==== Page extract ====

Kudos to Wimberley keep up the good work!


----------



## pensive tomato (Dec 5, 2013)

dlleno said:


> What wimberly does it take that OFF and put their clamp directly onto the stud, which takes advantage of the anti-twist nubs present in the AS stud.
> 
> Kudos to Wimberley keep up the good work!



That's exactly what I did when I fitted mine with their clamp. Wimberley includes instructions online to that effect too. Of course, that was an easy do-it-yourself job before AS decided -as reported- to use some strong glue.


----------



## sagittariansrock (Dec 5, 2013)

pensive tomato said:


> dlleno said:
> 
> 
> > What wimberly does it take that OFF and put their clamp directly onto the stud, which takes advantage of the anti-twist nubs present in the AS stud.
> ...



I don't even have the platform to worry about that, and I believe even now the Z1 that comes with the circular platform isn't locked down.
So, I haven't actually used a pro (knob) system yet- always had a Manfrotto RC2 with flip lever. I do like the lever lock of the Z1 a lot, so I need to find out how much I like the pro system. I have a gently used C-10 on the way for my monopod (234) where I wouldn't want to use a lever system, and then I'll also find out whether I prefer the pro more than the lever. From what I've seen from the videos, the C-12 seems like a very versatile system and perfectly suited for the Z1 if one likes the pro system. And then I need to start worrying about getting the QR off... :-\


----------



## sagittariansrock (Dec 6, 2013)

dlleno said:


> I just had an oh duh moment. Wimberley Sells the z1 with their clamp installed. It's their bh-300. I'd bet they would retrofit for a rework fee...
> 
> Nice



So I contacted Wimberley regarding the retrofit, and they said they will do it for free: all I have to pay for is the clamp and the return shipping. That's pretty nice of them IMO. They also offered 20% discounts on their demo, blemished and last model, which are all perfectly acceptable to me functionally. I wonder which I should pick...

I also noticed that my new Kirk L-plate for 5DIII doesn't fit very nicely in the Arca Swiss clamp. The dovetail on the Kirk is quite blunt and the dovetail on the Arca Swiss is rather sharp. So I am just going to wait for my C-10 to arrive- then a quick check to see if I like the knob and then, off goes my Z1 for it's new clamp


----------



## pensive tomato (Dec 6, 2013)

sagittariansrock said:


> So I contacted Wimberley regarding the retrofit, and they said they will do it for free: all I have to pay for is the clamp and the return shipping. That's pretty nice of them IMO. They also offered 20% discounts on their demo, blemished and last model, which are all perfectly acceptable to me functionally. I wonder which I should pick...

====

*Task goal:*
In the tripod-clamp thread, what discount did Wimberley offer on its demo, blemished and last-model items? These lines have nothing to do with the tripod-clamp thread.

==== Records supplied ====

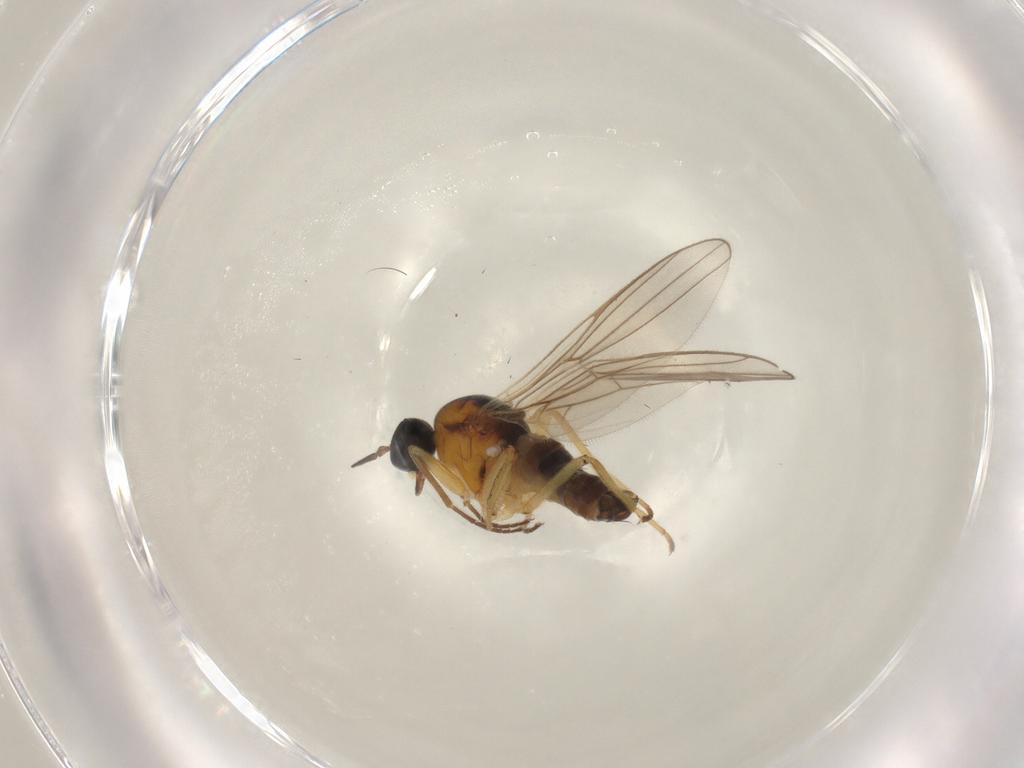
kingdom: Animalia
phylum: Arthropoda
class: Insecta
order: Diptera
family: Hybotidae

====
==== Records supplied ====

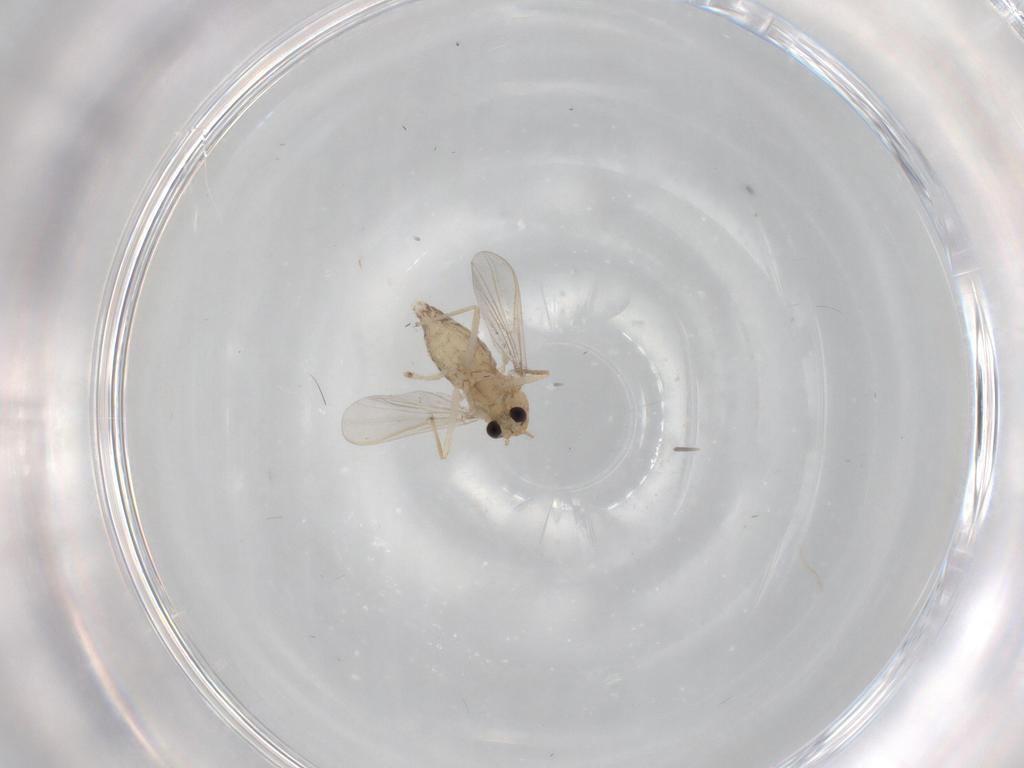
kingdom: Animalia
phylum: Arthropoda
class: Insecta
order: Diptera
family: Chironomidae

====
==== Records supplied ====

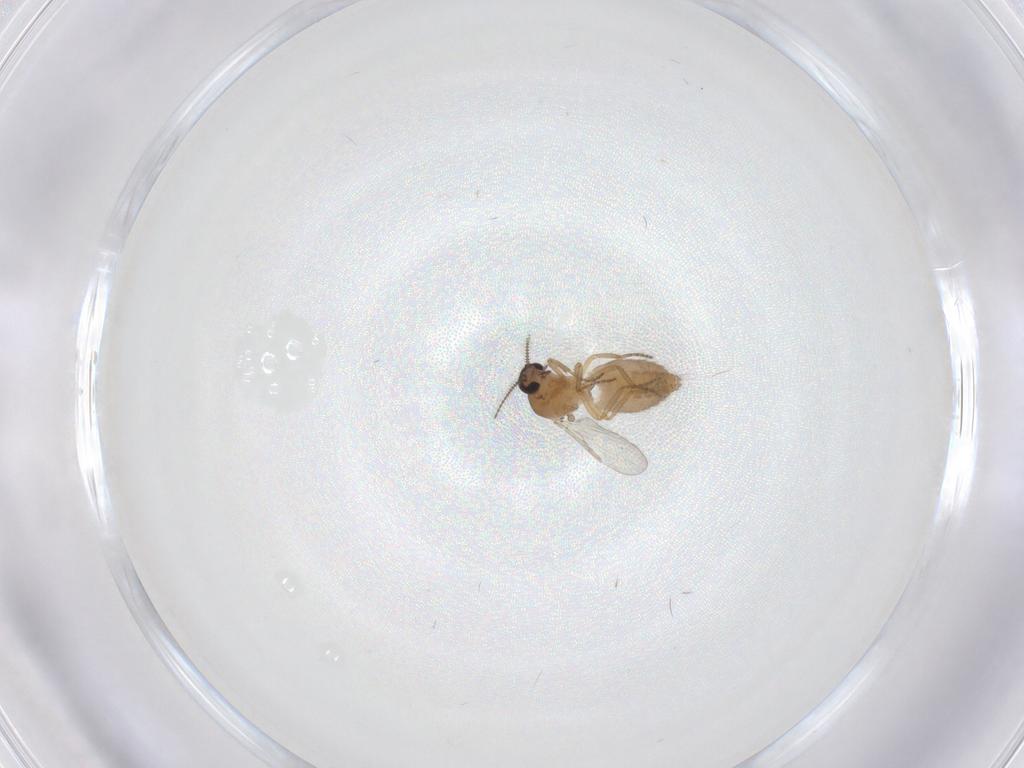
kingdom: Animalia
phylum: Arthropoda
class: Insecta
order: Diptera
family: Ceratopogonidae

====

*Solution for this exercise:*
A 20% discount.